SCA means an authentication based on the use of two or more elements categorized as knowledge (something only the user knows), possession (something only the user possesses) and inherence (something the user is) that are independent. 

The financial entity has chosen to use for SCA the combination of the possession element and the knowledge element. 

The financial entity has only corporate customers. 

For the possession element the customer has to set-up a HSM in its own environment, generate a key-pair, store the private key in the HSM and send via a secure connection the public key to the financial entity. 

For the knowledge key, the customer has to log in to the financial entity portal, based on an userid and an OTP(One Time Password, received from the financial entity), and create what the financial entity calls an API-key.
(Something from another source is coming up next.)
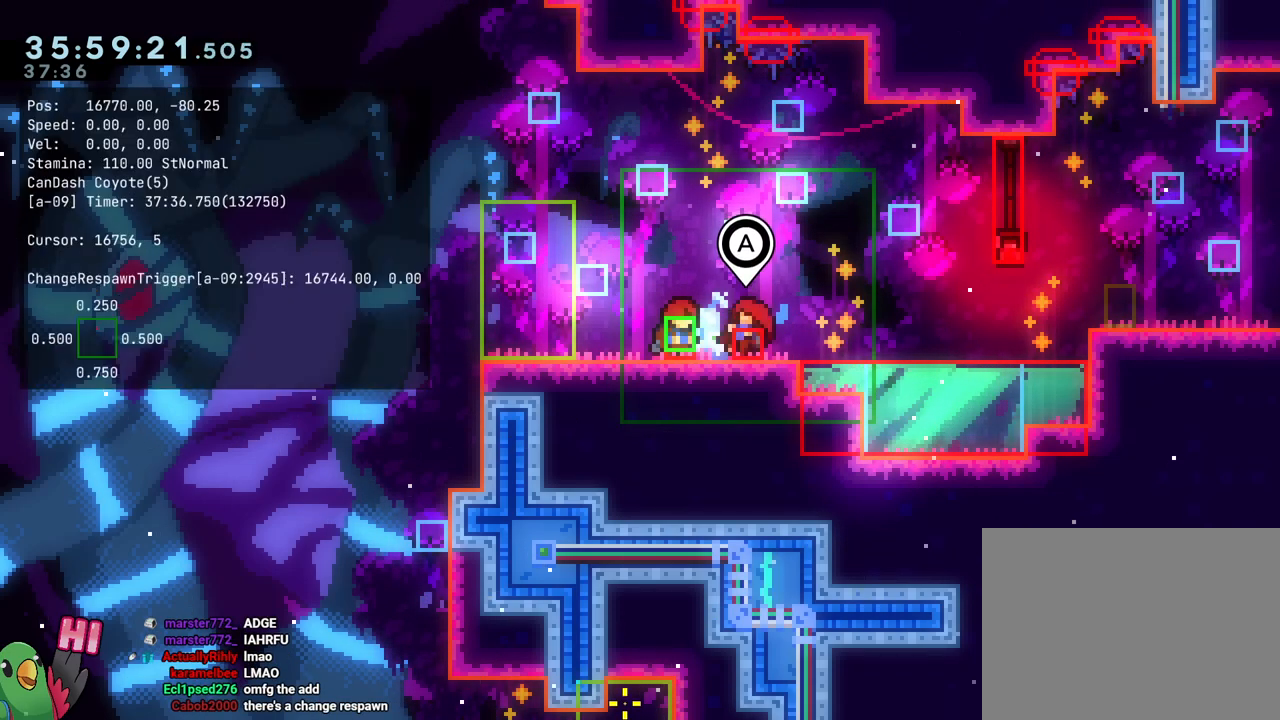
{"buttons": [], "left_stick": "center", "right_stick": "center", "events": []}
The API key is created by the financial entity and during the creation the key is shown in plain text for a very short moment. After the creation the API Key cannot be viewed in plain text again. The customer must securely store the API key. The financial entity suggests to store the API Key in for example a file, database, key vault or HSM. This could also be the same HSM as used by the customer for the private key of the possession element. 

The hash of the API key is stored by the financial entity. The hash is used by the financial entity to valid the use of the knowledge element at the authorisation of the transaction done by the customer. 

For the initiation of transactions the customer has to sign with his private key and to copy the API key as knowledge element in the financial entity portal.